Convertidas en embajadoras del cine italiano en el mundo, en los Estados Unidos ambas actrices tendían dos suertes muy diferentes. Para Sophia Loren fue la oportunidad para madurar y alcanzar la conciencia de su genuino talento, especialmente tras recibir el Óscar a los 26 años con “La Ciociara”. En cambio, para la Lollobrigida será el inicio de una lenta decadencia. Por más que lo intentara, no lograba encontrar un papel que le permitiera revelar algo más que las dimensiones de su personalidad. Aunque bellísima a inicios de los años sesenta, la Lollobrigida se encontraba en un temprano ocaso, viendo cómo la Loren su eterna rival siete años menor, ascendía tras firmar con la Paramount, mucho mejor ajustada a los nuevos cánones, a un cine en sintonía con los cambios, el emerger del mundo juvenil, la demanda de nuevos modelos de comportamiento.

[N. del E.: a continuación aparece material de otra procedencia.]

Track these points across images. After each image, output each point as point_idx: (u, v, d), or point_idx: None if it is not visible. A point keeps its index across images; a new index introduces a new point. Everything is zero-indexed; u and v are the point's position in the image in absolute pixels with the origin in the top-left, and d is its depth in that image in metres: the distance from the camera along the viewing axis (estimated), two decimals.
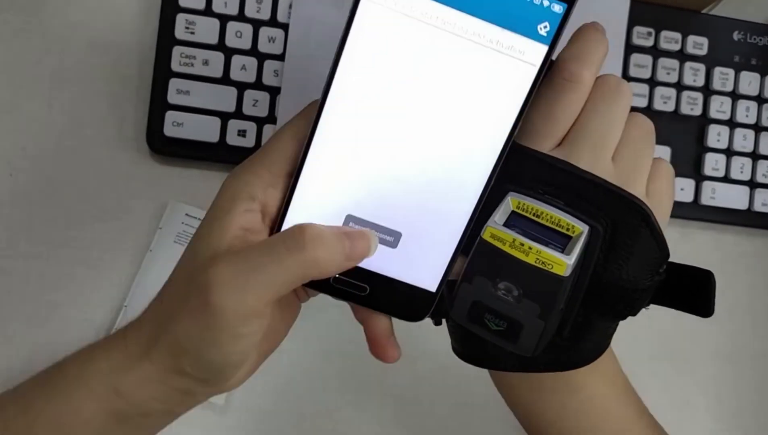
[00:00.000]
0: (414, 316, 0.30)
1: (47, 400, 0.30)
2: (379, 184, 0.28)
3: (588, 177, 0.28)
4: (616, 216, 0.28)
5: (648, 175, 0.30)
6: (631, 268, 0.29)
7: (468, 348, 0.32)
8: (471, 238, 0.29)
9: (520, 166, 0.28)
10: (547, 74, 0.28)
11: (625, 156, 0.29)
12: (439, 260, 0.29)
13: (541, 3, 0.26)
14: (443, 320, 0.32)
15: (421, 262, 0.29)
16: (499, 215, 0.28)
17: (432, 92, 0.27)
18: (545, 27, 0.26)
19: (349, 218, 0.29)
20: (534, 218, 0.28)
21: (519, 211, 0.28)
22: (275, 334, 0.32)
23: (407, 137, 0.28)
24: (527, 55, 0.26)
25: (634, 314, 0.30)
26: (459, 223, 0.29)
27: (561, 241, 0.28)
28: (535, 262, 0.27)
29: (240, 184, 0.29)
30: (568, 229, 0.27)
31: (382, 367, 0.51)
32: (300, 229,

Y es que, como señala la crítica Leny Fernández, Lollobrigida no anhelaba ser actriz, pero el cine quiso que fuera parte de su historia. “Su belleza le abrió puertas, aunque también obstaculizó que fuera más reconocida por su talento. Por ello, los premios importantes los alcanzó en su vejez, a pesar de haber brillado en películas de realizadores como Luigi Zampa, Jules Dassin, o Luigi Comencini. Hoy quiero recordarla en “La mujer de paja” de Basil Dearden, cinta en la que mostró la complejidad de su registro al dar vida a una enfermera que se debate entre la moral y la ambición, con momentos de fragilidad y fiereza”, afirma.
Sin directores e historias capaces de valorizarla en su fase más madura, la diva no quiso dedicarse a vivir de su propia leyenda: se alejó del cine a mitad de los años setenta y trabajó como fotógrafa de prensa, periodista y escultora. En 1978, visitó el perú, invitada por canal 7, para celebrar su primera transmisión en color. En el programa, sirvió de elegante anfitrión nuestro primer actor Oswaldo Cattone. En 1984, retornó al set de rodaje, esta vez televisivo, en la famosa serie “Falcon Crest”, en el papel de Francesca Gioberti. Entonces tenía casi 60 años y fue nominada a un Globo de Oro a la mejor actriz secundaria. Un triunfo muy dulce para ella, especialmente porque se trata de un papel que rechazó antes su odiada Sophia.